How to Express Your Feelings in a Professional Way at Work


Workplace emotions are very often ignored in the interests of remaining professional, but keeping your feelings hidden can only make them worse. When repressed, feelings can grow and cause more problems than if they were addressed at the onset, when they tend to be smaller. Most people have conflicts with their coworkers and need to find a way to express their feelings professionally. Managing emotions can be done with some forethought and attention to the inner workings of the mind.

Expressing Your Feelings to a Coworker

  • Identify what feelings are bothering you about a situation. Don't let them escalate until they become out of control.

  • Arrange to meet with your coworker for a discussion. Meet with your coworker in a quiet place where there is no possibility of being interrupted. Make sure there is time set aside to fully express your feelings.

  • Be honest, direct and specific when expressing your feelings. Objectively describe the situation. Express your feelings using "I" statements. Tell the person what you would like them to do. Relate the benefits of the coworker changing his habits to accommodate you and the possible negative consequences to you both if he does not. This should not be aggressive, but expressive.
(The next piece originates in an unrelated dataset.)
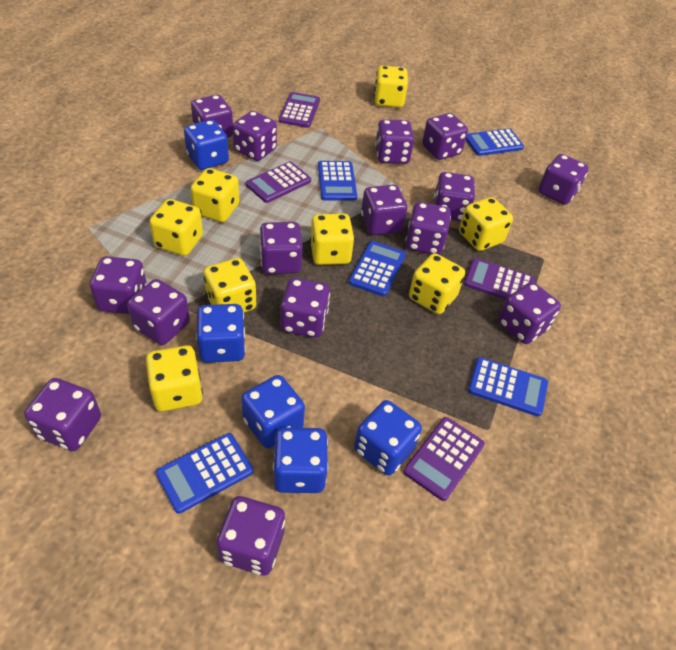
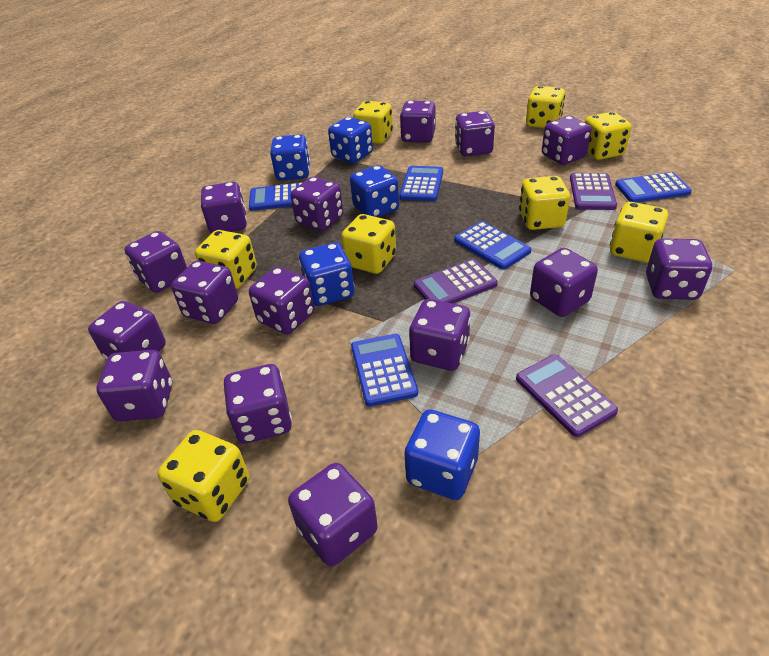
purple calculator: 4 -> 3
Managing Specific Feelings

  • Recognize if you are feeling frustrated or irritated. This is usually accompanied by a feeling of entrapment. Evaluate the situation for why you feel trapped. Be specific. Write it down. Try to find something positive in the situation. Try to remember the last time you felt frustrated or irritated. Things likely worked out well that time, and they will likely work out this time, too.

  • Recognize your worry and nervousness. Try to disconnect yourself from the anxiety producing things in the office such as the office gossips. Remove yourself from as much work anxiety as possible. Practice deep breathing exercises. Think of ways to help improve the situation instead of just worrying about it. Change the energy into a positive one. Keep a worry journal to let the anxiety out on paper.

  • Determine if you are feeling anger. Learn to recognize your early signs of anger and act to stop your anger in its early stages. Letting anger build is a sure way to make it worse. If anger is already building, take a time out and practice deep breathing exercises to cool down. Gain some perspective on your anger by imagining how it would look if you gave your anger free rein. You would not want to live with the consequences of that blow up and that may convince you to hold your temper.

  • Assess if you are feeling dislike for a coworker. Even if you do not get along with someone, it is important to still be respectful when working with him. Always be professional, even if he is not. Assertively set limits on unprofessional behavior by explaining how you will not stand for that treatment and calmly leave the situation.

  • Recognize if you are feeling disappointed in your job. Assess your attitude towards your work to see if you can change the way you feel about your job. Examine your career goals to see if you are on track with your goals and, if not, devise ways to achieve your goals. Keep a journal to record why your job is making you feel unhappy. Sometimes getting it out can help you work through it.

Tips & Warnings

  • Don't talk to others about the feelings you have regarding the coworker. Keep it confidential.